If I’ve learned anything from my meditation practice, it is that 1, what we avoid, expands and 2, by naming it, something loses its grip. And so, this post.

I will welcome culture shock by its name, a guest to the party of adventure.

homelessness: the space between

One month ago yesterday, with weight in our eyes and wings in our hearts, Dave and I handed over the keys to our beloved home’s new owner. Since then, we have slept in five different hotels, two different AirBnB’s, and one cottage across a total of eight states. This does not count the many other nights throughout June we spent sleeping on our best friends’ floor on an air mattress, floating, unanchored in a homeless sky.

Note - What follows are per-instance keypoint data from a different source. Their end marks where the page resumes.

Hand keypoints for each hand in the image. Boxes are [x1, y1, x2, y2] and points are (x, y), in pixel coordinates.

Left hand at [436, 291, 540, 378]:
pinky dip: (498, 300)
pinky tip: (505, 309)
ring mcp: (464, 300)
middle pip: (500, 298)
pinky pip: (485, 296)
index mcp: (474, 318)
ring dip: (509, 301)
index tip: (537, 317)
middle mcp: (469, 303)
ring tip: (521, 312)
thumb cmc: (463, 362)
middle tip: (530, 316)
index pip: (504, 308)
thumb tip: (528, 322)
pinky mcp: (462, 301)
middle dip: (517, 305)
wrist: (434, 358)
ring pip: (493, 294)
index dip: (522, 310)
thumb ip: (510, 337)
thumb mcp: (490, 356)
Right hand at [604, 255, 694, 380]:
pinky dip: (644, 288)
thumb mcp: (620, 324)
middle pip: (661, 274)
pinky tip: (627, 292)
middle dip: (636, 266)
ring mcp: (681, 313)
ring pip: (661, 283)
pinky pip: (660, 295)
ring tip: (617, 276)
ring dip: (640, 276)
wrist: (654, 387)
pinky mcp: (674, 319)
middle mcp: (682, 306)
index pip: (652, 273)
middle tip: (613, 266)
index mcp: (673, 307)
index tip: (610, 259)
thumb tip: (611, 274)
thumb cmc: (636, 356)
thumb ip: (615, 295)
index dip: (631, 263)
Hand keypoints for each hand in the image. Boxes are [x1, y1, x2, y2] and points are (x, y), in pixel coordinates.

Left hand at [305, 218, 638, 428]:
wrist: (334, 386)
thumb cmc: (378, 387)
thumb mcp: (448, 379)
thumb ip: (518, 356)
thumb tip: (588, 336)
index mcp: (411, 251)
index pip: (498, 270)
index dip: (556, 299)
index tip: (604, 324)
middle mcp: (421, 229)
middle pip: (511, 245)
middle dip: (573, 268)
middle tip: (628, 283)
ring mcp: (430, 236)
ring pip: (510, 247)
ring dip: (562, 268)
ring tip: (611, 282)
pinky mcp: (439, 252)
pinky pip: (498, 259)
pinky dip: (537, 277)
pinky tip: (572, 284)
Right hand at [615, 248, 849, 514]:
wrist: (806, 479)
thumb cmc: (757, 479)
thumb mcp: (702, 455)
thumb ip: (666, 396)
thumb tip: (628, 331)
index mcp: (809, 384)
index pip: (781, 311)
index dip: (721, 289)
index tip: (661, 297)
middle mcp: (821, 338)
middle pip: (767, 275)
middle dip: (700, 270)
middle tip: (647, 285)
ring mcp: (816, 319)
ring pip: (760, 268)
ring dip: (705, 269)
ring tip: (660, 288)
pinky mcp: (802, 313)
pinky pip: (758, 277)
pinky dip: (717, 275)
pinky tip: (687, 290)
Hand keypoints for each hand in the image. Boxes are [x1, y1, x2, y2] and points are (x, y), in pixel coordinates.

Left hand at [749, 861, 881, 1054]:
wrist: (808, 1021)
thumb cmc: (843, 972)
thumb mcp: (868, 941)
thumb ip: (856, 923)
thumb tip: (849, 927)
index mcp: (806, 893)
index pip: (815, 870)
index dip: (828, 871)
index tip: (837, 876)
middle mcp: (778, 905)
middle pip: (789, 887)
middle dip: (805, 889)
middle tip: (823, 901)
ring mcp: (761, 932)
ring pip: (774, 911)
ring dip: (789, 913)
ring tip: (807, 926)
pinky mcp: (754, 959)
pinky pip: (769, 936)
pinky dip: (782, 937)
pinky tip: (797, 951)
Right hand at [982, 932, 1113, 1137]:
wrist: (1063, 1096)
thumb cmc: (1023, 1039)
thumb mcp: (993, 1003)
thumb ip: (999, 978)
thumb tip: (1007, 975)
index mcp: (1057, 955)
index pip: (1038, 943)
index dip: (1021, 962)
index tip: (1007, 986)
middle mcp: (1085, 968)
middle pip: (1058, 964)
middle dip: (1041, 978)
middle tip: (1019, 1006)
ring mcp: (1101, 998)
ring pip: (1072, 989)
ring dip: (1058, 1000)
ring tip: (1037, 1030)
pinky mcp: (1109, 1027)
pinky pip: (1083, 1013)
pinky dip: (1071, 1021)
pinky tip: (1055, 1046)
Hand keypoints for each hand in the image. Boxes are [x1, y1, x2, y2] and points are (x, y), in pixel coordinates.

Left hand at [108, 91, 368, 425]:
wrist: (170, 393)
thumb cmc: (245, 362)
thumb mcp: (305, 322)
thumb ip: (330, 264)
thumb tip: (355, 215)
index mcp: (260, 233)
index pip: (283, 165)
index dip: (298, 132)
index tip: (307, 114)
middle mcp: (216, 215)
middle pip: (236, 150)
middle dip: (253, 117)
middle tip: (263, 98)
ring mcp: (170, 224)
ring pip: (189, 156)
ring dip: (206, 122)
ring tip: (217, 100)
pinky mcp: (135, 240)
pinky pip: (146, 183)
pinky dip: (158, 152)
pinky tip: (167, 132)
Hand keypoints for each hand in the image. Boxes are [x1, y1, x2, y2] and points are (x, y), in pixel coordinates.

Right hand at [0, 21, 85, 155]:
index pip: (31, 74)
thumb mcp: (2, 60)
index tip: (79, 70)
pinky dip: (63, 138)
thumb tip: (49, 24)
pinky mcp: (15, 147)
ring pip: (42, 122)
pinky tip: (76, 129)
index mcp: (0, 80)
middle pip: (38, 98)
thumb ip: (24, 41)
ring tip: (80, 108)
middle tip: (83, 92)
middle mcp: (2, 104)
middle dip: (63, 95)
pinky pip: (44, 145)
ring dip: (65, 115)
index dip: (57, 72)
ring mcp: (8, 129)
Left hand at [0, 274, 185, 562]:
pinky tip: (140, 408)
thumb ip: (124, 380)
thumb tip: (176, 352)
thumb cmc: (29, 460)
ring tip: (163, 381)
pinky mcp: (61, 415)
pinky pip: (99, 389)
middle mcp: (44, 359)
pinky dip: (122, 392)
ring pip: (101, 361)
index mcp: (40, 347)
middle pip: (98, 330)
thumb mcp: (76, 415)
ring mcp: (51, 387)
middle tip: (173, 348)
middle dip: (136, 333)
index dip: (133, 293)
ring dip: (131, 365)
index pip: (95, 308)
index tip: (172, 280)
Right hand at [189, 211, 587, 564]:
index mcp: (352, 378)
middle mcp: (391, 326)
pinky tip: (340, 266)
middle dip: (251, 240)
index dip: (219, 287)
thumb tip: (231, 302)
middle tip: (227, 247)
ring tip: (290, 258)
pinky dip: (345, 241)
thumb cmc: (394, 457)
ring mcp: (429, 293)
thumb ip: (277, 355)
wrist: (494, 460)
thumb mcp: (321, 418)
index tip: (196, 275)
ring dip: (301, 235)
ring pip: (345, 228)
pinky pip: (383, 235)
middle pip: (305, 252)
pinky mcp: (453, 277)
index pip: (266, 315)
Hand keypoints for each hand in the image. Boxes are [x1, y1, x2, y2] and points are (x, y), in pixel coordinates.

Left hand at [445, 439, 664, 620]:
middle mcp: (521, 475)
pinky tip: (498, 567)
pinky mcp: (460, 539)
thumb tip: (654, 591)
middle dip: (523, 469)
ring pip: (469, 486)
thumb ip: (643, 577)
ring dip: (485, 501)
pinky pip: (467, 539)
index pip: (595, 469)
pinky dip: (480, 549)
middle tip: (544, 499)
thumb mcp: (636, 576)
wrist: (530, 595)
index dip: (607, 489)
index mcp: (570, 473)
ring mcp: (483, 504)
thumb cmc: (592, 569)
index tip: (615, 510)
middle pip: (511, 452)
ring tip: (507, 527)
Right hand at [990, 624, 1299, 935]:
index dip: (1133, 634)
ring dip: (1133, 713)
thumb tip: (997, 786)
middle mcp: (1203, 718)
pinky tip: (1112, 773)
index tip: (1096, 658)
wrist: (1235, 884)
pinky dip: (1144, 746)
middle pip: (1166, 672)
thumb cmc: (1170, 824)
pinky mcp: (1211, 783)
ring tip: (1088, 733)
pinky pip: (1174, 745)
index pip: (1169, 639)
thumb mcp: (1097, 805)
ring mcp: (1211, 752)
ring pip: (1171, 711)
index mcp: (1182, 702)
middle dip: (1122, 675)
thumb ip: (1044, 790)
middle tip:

The transition has been sloppily packaged, wrapped in soft cloth of denial. Our friends shared private glances, eyes asking the question Dave and I did a subtle and private dance of avoiding: “When are they going to pack?” Scattered all over their house were our belongings: laundry baskets and suitcases and toiletries and bins and boxes of tissues and dirty clothes and books and phone chargers and remaining kitchen goods, knuckled roots of a thirsty tree expanding wide, a deep ache for soil and earth.

I write this as we make the cross-country drive: Colorado, Nebraska, Iowa, Illinois. There are goodbyes to be had there, too. However, there is no home to which I return. Even in the place I was born, I am homeless. In the GPS of my heart, there is a void where my parents used to be, where my sister used to be.

We look forward to the peace and quiet and stillness of Dave’s parents’ home. There, we will find air and sun and moisture to nurture our transplanted roots. But, still, we will be homeless, hovering between here and there, then and now.

On the 22nd of this month, we will walk into our new place, a beautiful and modern two-story apartment that overlooks the juxtaposition of verdant trees and steely high rises, a cityscape version of a middle school dance.

Then, we will be home.

Until then, even then, I will breath in and out, grounded in that which never changes: Presence.